Un putsch militaire ? Les islamistes souhaitent renouveler le succès qu'ils ont connu en Iran et accéder au pouvoir en exploitant l'agitation populaire. L'expérience tunisienne mérite qu'on s'y attarde car c'est un cas de figure qui pourrait se représenter ailleurs. Le commandement de l'armée du pays a apparemment conclu que le maintien au pouvoir de son homme fort, Zine el-Abidine Ben Ali, était devenu trop coûteux – particulièrement par rapport à la corruption et aux extravagances de sa belle famille – et a dès lors décidé de le chasser et, dans la foulée, d'émettre contre lui et sa famille un mandat d'arrêt international.
Le général Omar Suleiman. |
Ce scénario pourrait se reproduire ailleurs, particulièrement en Égypte où les soldats ont la haute main sur le gouvernement depuis 1952 et tentent de conserver leur pouvoir face aux Frères musulmans qu'ils ont dissous dès 1954. La désignation d'Omar Suleiman par Hosni Moubarak, l'homme fort du régime, met fin aux prétentions dynastiques de la famille Moubarak et laisse présager la démission de Moubarak en faveur d'un pouvoir militaire pur et simple.
Plus largement, je parie sur le modèle de la continuité plutôt que du changement qui s'est fait jour jusqu'à présent en Tunisie. Le gouvernement autoritaire va s'adoucir quelque peu en Égypte et ailleurs mais les militaires resteront les maîtres ultimes du jeu politique.
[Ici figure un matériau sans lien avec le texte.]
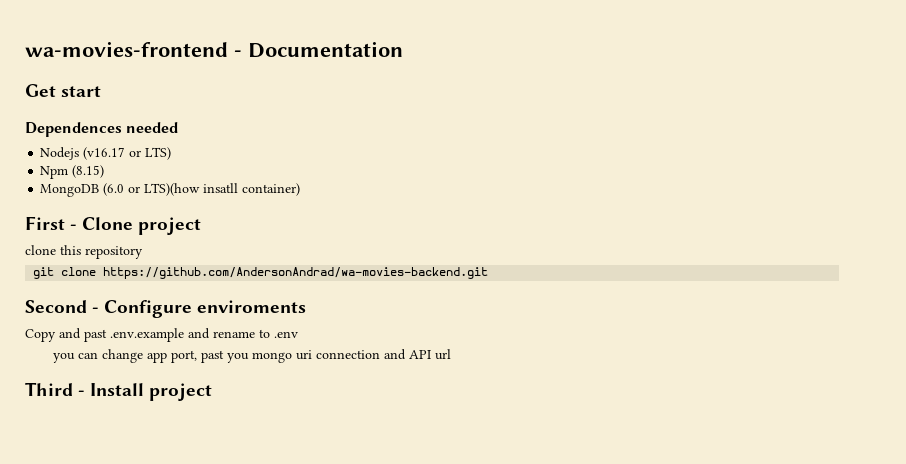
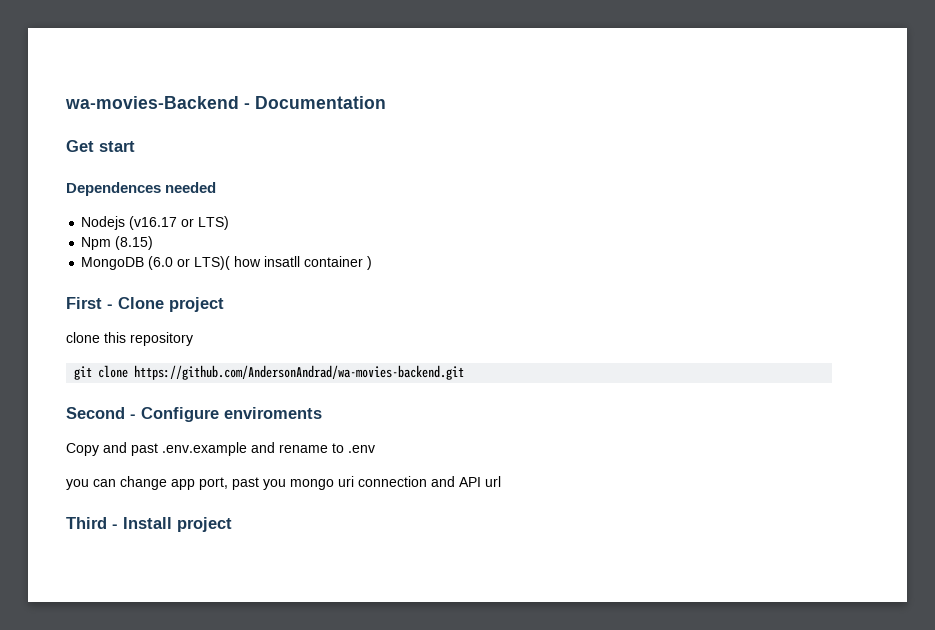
[25,41,228,57] wa-movies-frontend -> [65,96,239,109] wa-movies-Backend
[144,183,301,196] LTS)(how insatll container) -> [194,256,373,270] LTS)( how insatll container )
La politique des États-Unis. Le gouvernement américain a un rôle vital à jouer en aidant les États du Moyen-Orient à passer de la tyrannie à la participation politique sans que les islamistes ne fassent main basse sur le processus. En 2003 George W. Bush a eu raison d'appeler à l'instauration de la démocratie mais il a ruiné cette tentative en exigeant des résultats immédiats. Barack Obama, quant à lui, est tout d'abord retourné à la vieille politique infructueuse de la main tendue aux tyrans pour, à présent, se placer aveuglément du côté des islamistes contre Moubarak. Obama devrait plutôt prendre exemple sur Bush mais en faisant mieux et ce, en comprenant que la démocratisation est un processus qui prend des dizaines d'années et qui exige l'inculcation d'idées novatrices au sujet des élections, de la liberté d'expression et de l'État de droit.